A high-interest savings account is a kind of bank account. Its distinguishing feature is that it offers a higher rate of interest than a regular savings account. You can use it exactly as you would a regular savings account, making deposits, withdrawals and bill payments (though there could be a fee for certain kinds of transactions, depending on your bank).
GICs, on the other hand, are investments in which you deposit your money for a set period of time. A GIC is not an account, so you typically can’t keep making deposits during the term, and you can’t withdraw your money until your term is up. However, cashable GICs let you take your money out early, and laddered GICs let you access some cash at defined periods).
Types of GICs
There are four main types of GICs:
- Cashable. You can cash out your GIC after a set period of time without paying a penalty fee.
- Redeemable. Secure a guaranteed interest rate while retaining the option to partially or completely withdraw your investment before the end of the term.
- Non-redeemable. Lock in your money for a set term and enjoy higher interest rates.
- Market-linked. Protect your principal while trying out an investment linked to the performance of financial markets, such as the S&P 500.
Within the above four categories, you can find other subcategories of GICs like short- or long-term GICs, U.S. dollar GICs, and escalating-, fixed- or variable-rate GICs. Note that not all banks offer all these options.
Types of HISAs
Individual financial institutions give their high-interest savings accounts all kinds of different names, but generally there are two types: registered and unregistered.

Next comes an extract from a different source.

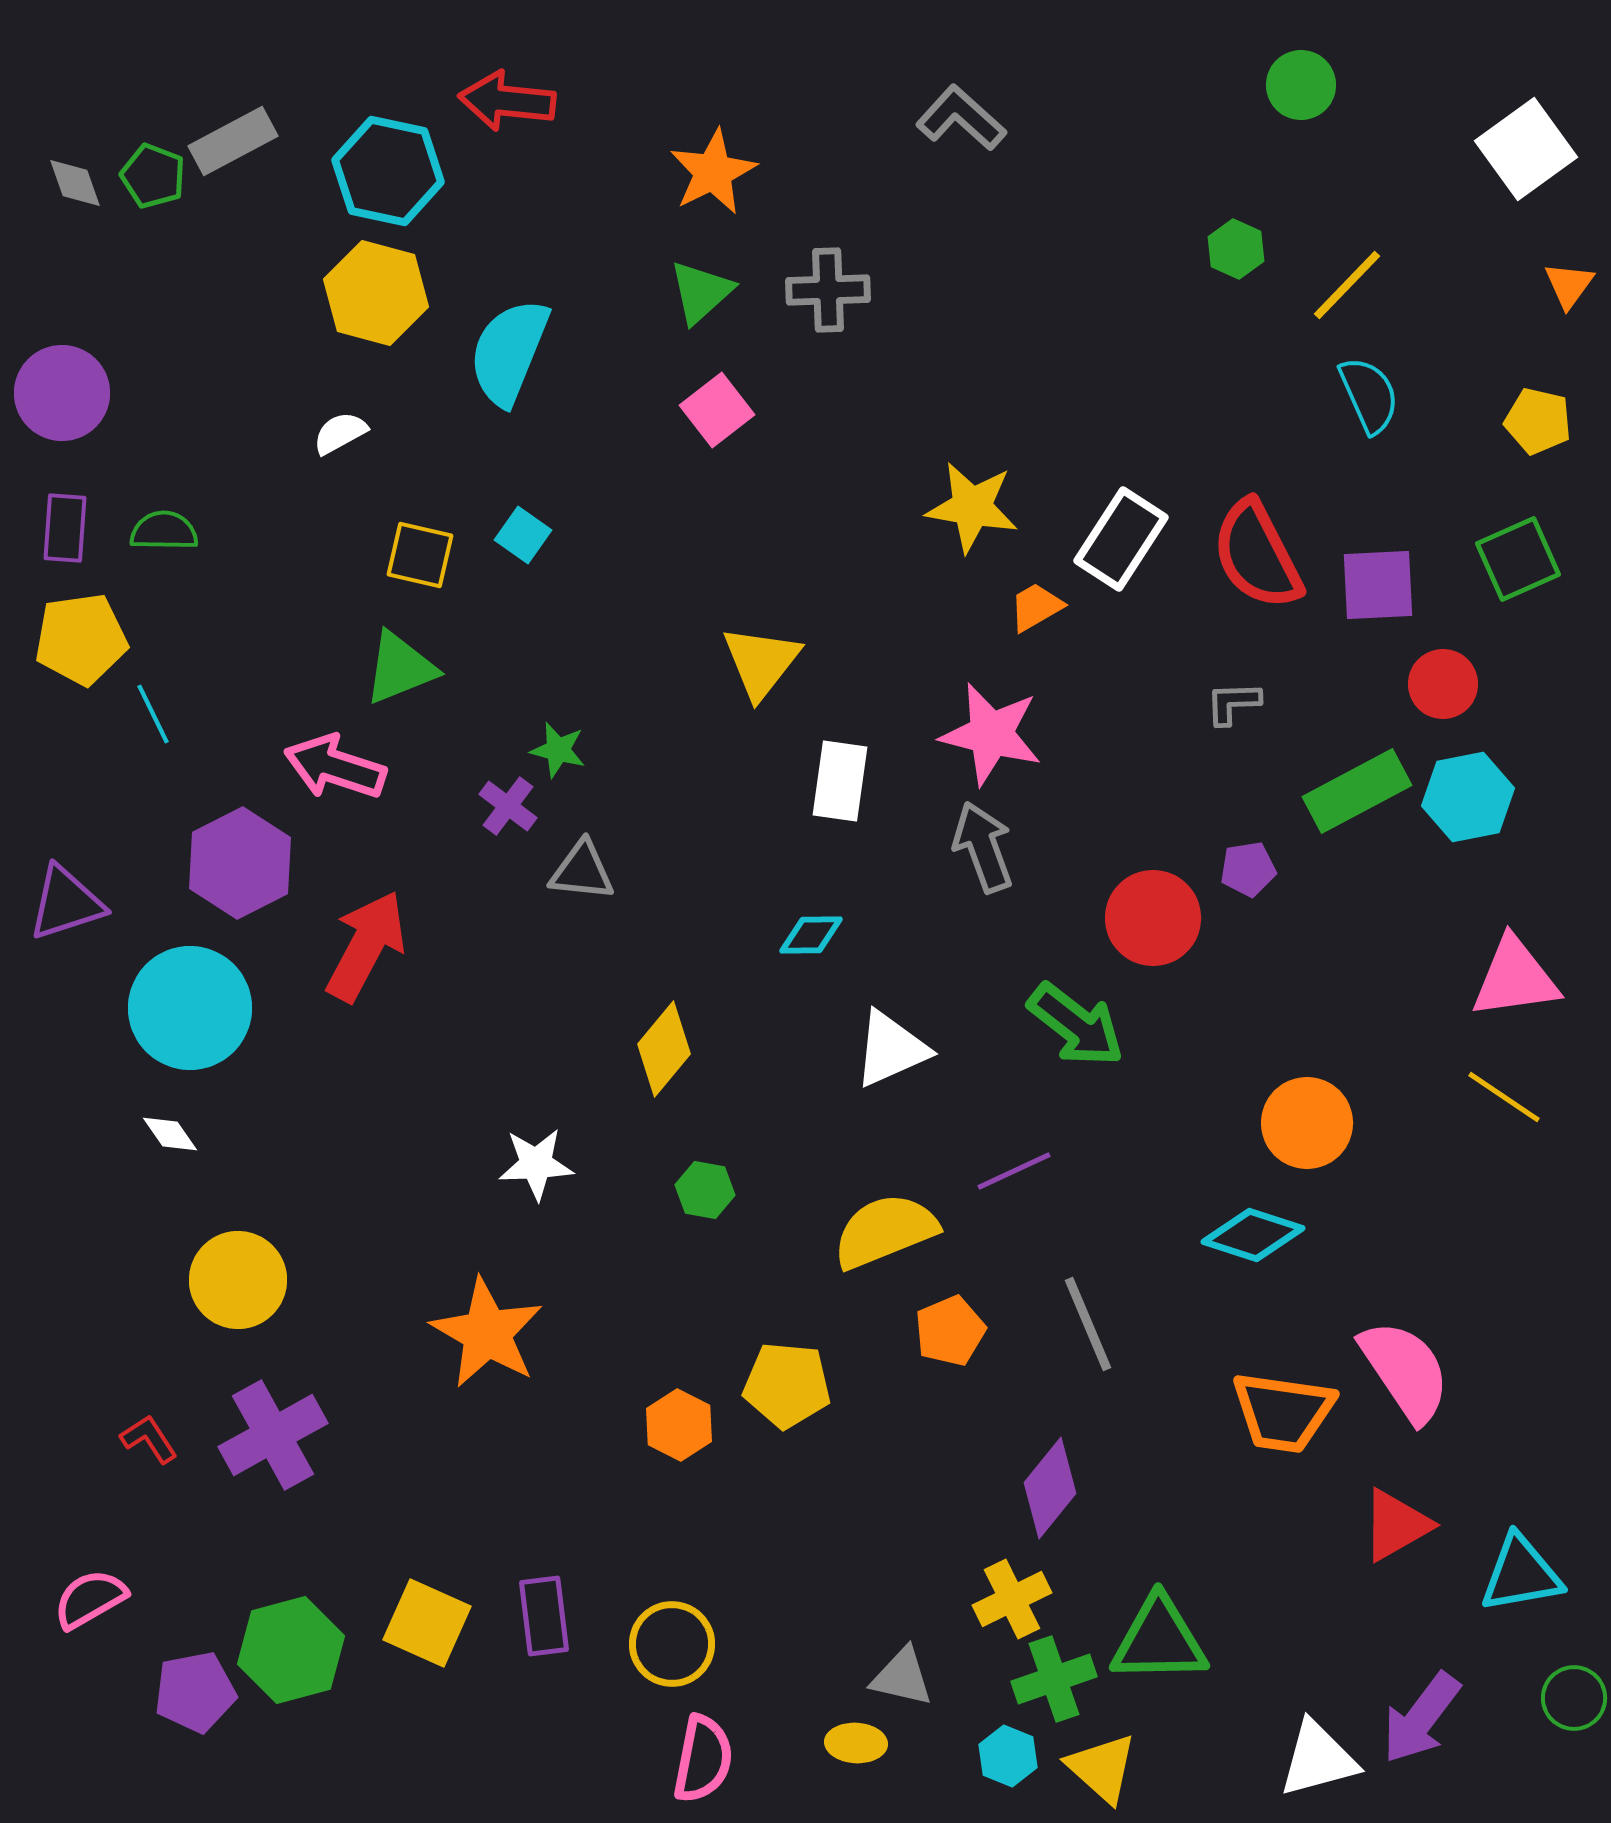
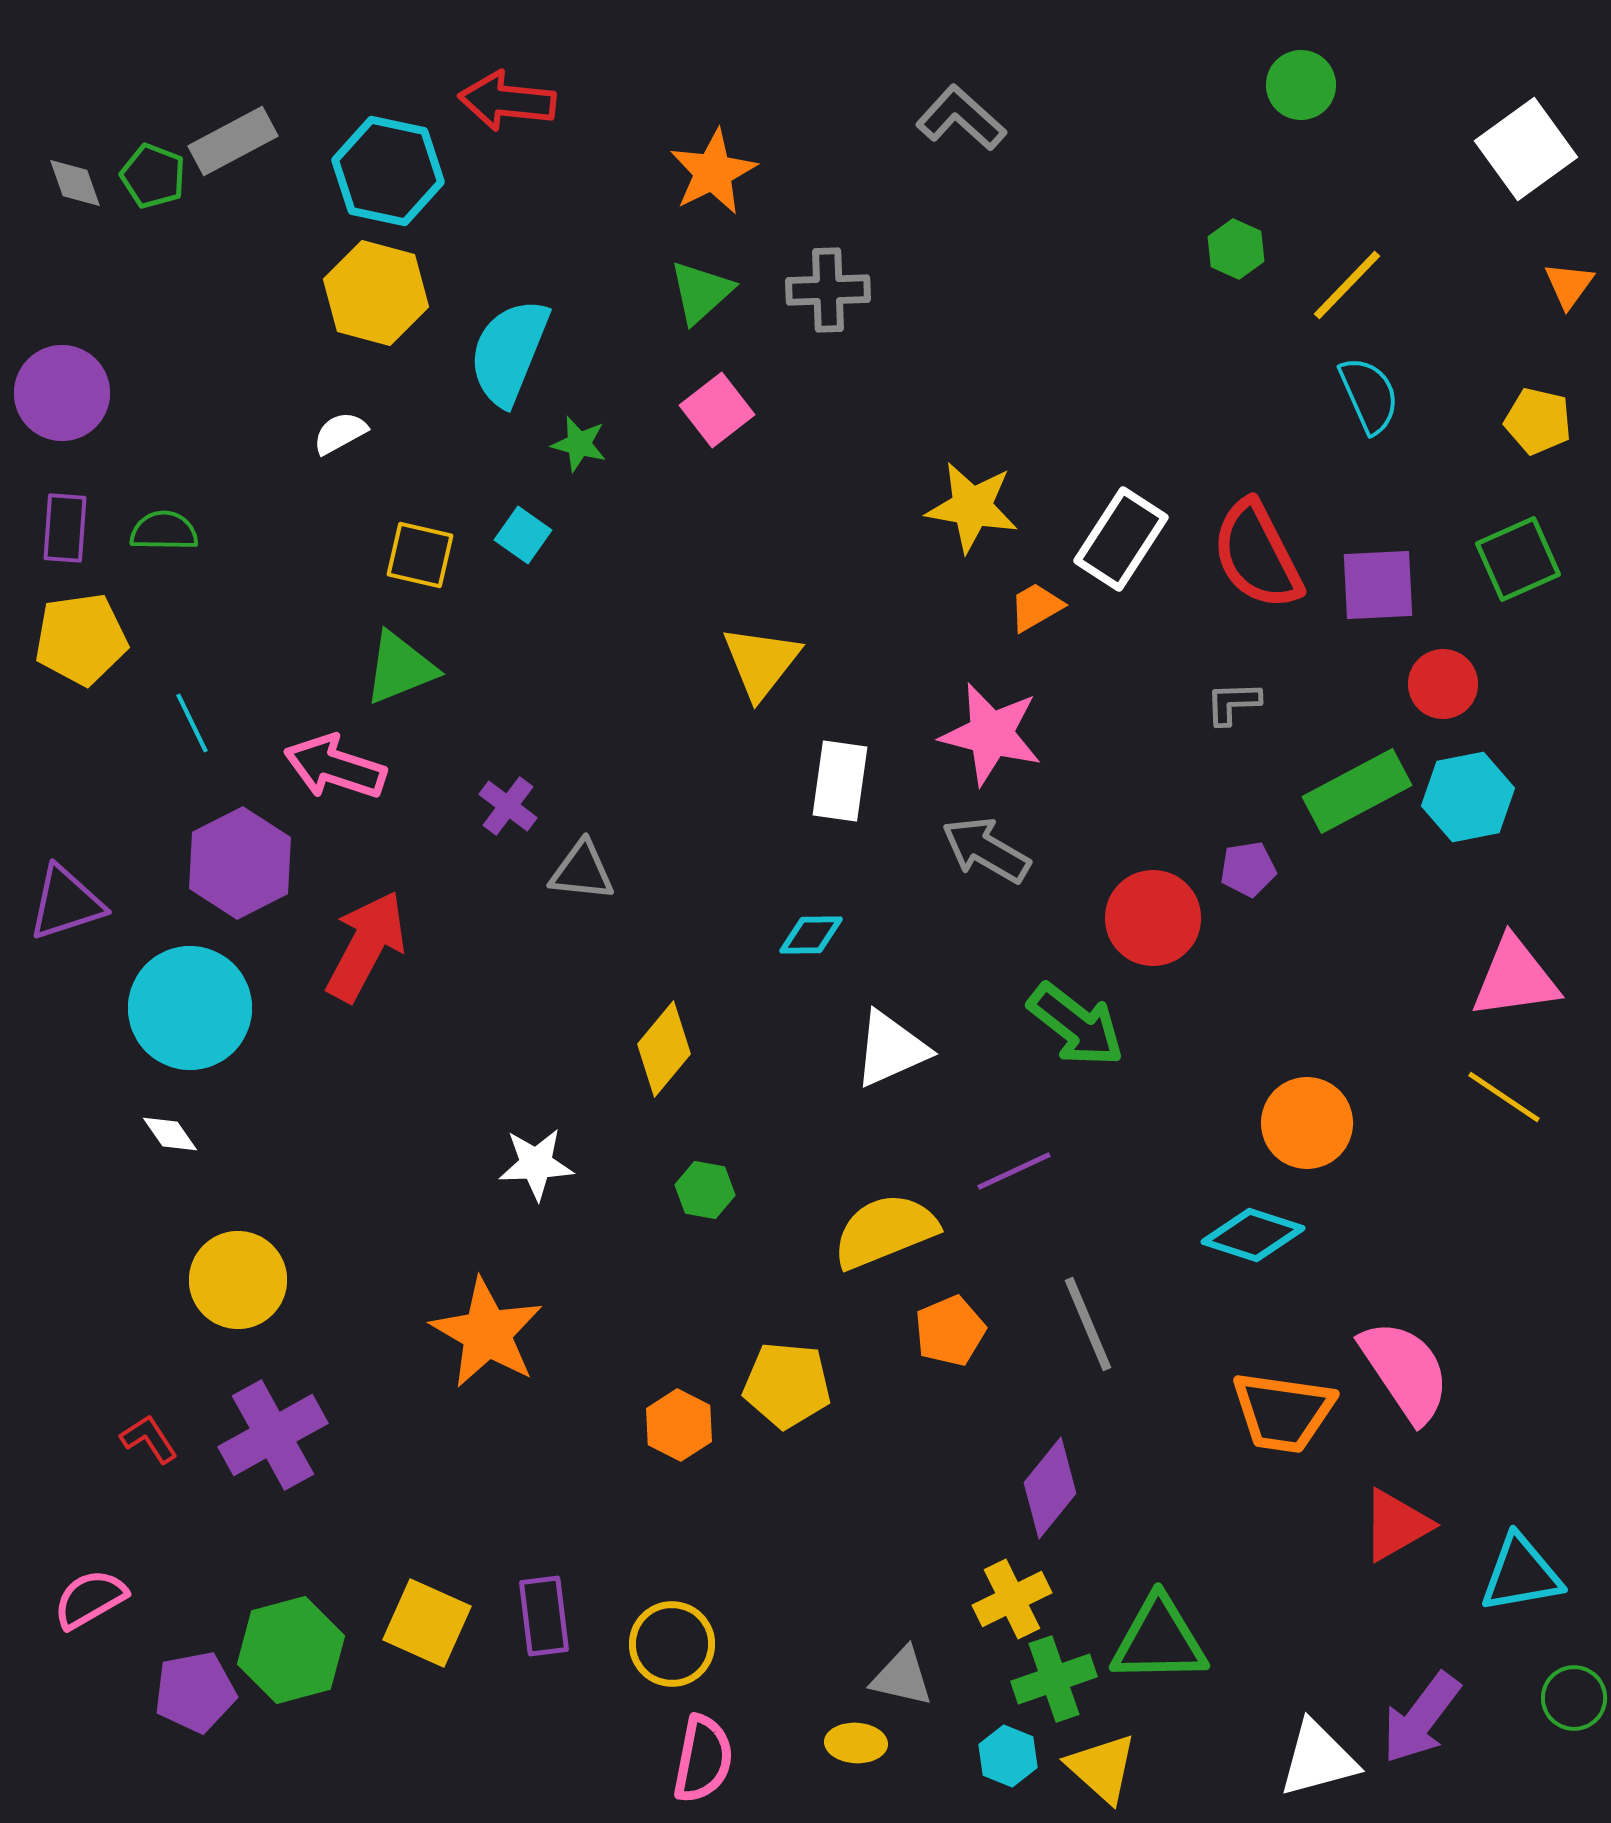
cyan line at (153, 714): moved 39 px right, 9 px down
green star at (558, 750): moved 21 px right, 306 px up
gray arrow at (983, 847): moved 3 px right, 3 px down; rotated 40 degrees counterclockwise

A registered account is an account registered with the federal government that features unique tax incentives, such as a RRSP or TFSA. For example, you can open a HISA account within your TFSA, so any interest you earn would not be taxed. A non-registered HISA would not have any taxation benefits. Some banks also offer registered and non-registered HISAs that are U.S. dollar or joint accounts.
GICs vs. high-interest savings accounts
Similarities:
- Savings vehicles. Both high-interest savings accounts and GICs are financial products designed to help people save money.
- Risk level. HISAs and GICs are generally considered low-risk savings options because your principal deposit is protected.
- Types. Both types of savings vehicles can be registered or unregistered.
Differences:
- Nature of investment. HISAs are savings accounts and you can make withdrawals and deposits as needed (though there may be fees, depending on your account). GICs are fixed-term investments, not bank accounts.
- Interest rates. GICs typically offer higher interest rates than HISAs in exchange for locking your money in for a set period of time.
- Term. GICs have fixed terms ranging from 30 days to 10 years. HISAs are bank accounts, so they don’t have a fixed term and instead offer ongoing, flexible access to your funds.
What should you consider before choosing between a HISA and GIC?
The choice between the two depends on your financial goals and whether you need ready access to your money. Your decision should align with whether you prioritize predictable returns and can lock in your funds for a few months or years (meaning a GIC would be a good choice), or prefer accessibility and solid interest rates without a fixed term commitment (making a HISA the best option).
Where and how to get a HISA or GIC
You can get a HISA or GIC from most banks, credit unions or alternative financial institutions in Canada. Typically, you can buy a GIC online if you are already a customer of the bank, and otherwise you may have to call or visit a branch to open an account.
For a HISA, depending on the institution, you may be able to open an account online or visit a brick-and-mortar location.
Frequently asked questions about GICs and HISAs
Whether a GIC is better than a high-interest savings account depends on numerous factors, such as your financial goals and need for liquidity.
If you want a good interest rate but also want quick and easy access to your cash, then a HISA is likely a better choice. If you are comfortable with locking in your money for a period of time to benefit from higher interest rates, a GIC may be your top bet.
GICs and high-interest savings accounts are both protected by the Canada Deposit Insurance Corporation (CDIC) up to $100,000.